Harley Brown -- Writer, Consequence of Sound
Of Monsters and Men
With catchy tunes, an infectious live show and a bit of luck, Iceland's Of Monsters and Men landed a deal with Universal -- and they've only been to the U.S. twice. In fact, the six-piece has only been to New York City, so their trip to SXSW will be their coming-out party. Thanks to their poppy, anthemic indie folk, the band has deservedly drawn comparisons to Mumford and Sons, Edward Sharpe and the Magnetic Zeros, and Arcade Fire, so you might as well get hip to them now. (Note: I hemmed and hawed over this pick, with my runners up including California punk act Ceremony, the Men and 11 of the artists I picked to watch in 2012. I do realize this is a total cop out. Sue me.)
We've all heard them already. We've raved over their down-home sound complete with the soulful vocals of frontwoman Brittany Howard. They've already performed on 'Conan.' BUT! Nothing gives a band that much more buzz than having the teeming masses of drunken, smartphone using tastemakers at SXSW appear at your show multiple times in one week.
With their debut album, 'Boys & Girls,' coming out on April 10, Alabama Shakes seem to possess the one thing a lot of buzz bands seem to lack: A good sound. Sure, we could call it novelty; a Southern band taking old-timey roots music and updating it to seem relevant. But when you have a band that can continually bring a live presence that forces you to intently listen and show up not to just "be a part of the scene," then you have something special.
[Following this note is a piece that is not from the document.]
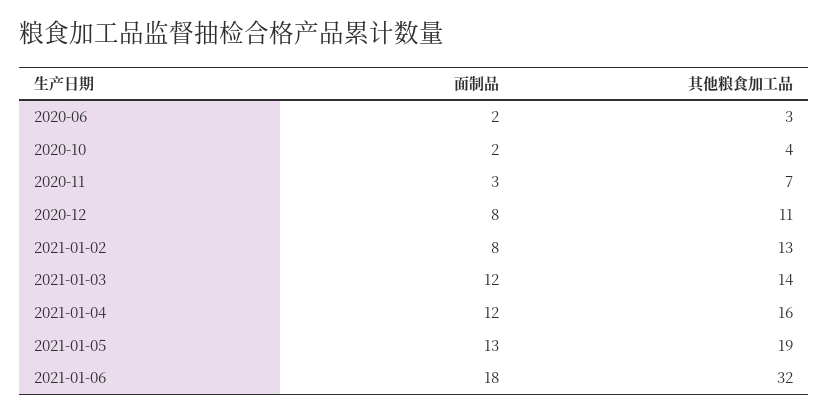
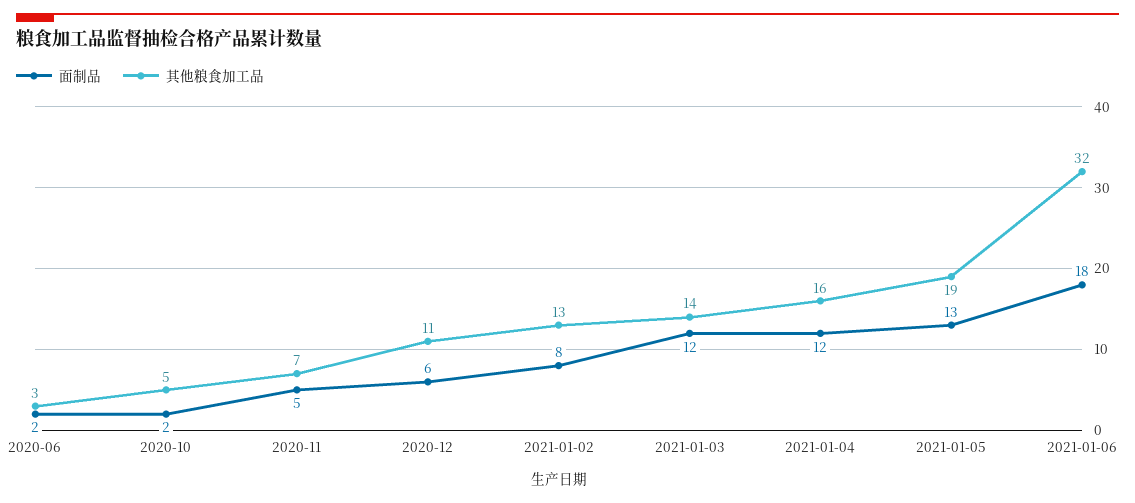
其他粮食加工品, 2020-10: 4 -> 5
面制品, 2020-11: 3 -> 5
面制品, 2020-12: 8 -> 6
I expect Alabama Shakes to make a lot of noise in Austin. It'd be a good idea to make it to whatever show they're playing a bit early to guarantee you get in. Standing in the back of a crowded bar in Texas isn't the best place to see a show: It's hot, sweaty and nowhere near the Lone Star.
Sami Jarroush -- Mastermind, Rock It Out Blog!
Picking a breakout SXSW band isn't as easy as picking a great SXSW band. Earlier in the 2000s, Toronto music critics and bloggers hoped dark-hued indie rockers Uncut would blow up. Instead, they broke up. That group actually began as an electro-punk duo with Jake Fairley and Ian Worang before the former decamped for a techno career in Berlin as Fairmont. The old friends find themselves back together again now that Worang has joined Fairley's electro-shoegaze group Bishop Morroco with James Sayce, ex of Tangiers and Deadly Snakes, and drummer Jon Mcann, ex of Tangiers and Guided by Voices. On the heels of a just-released EP on local uber-indie Arts & Crafts, Bishop Morocco will hit Austin with a storied past and stellar future.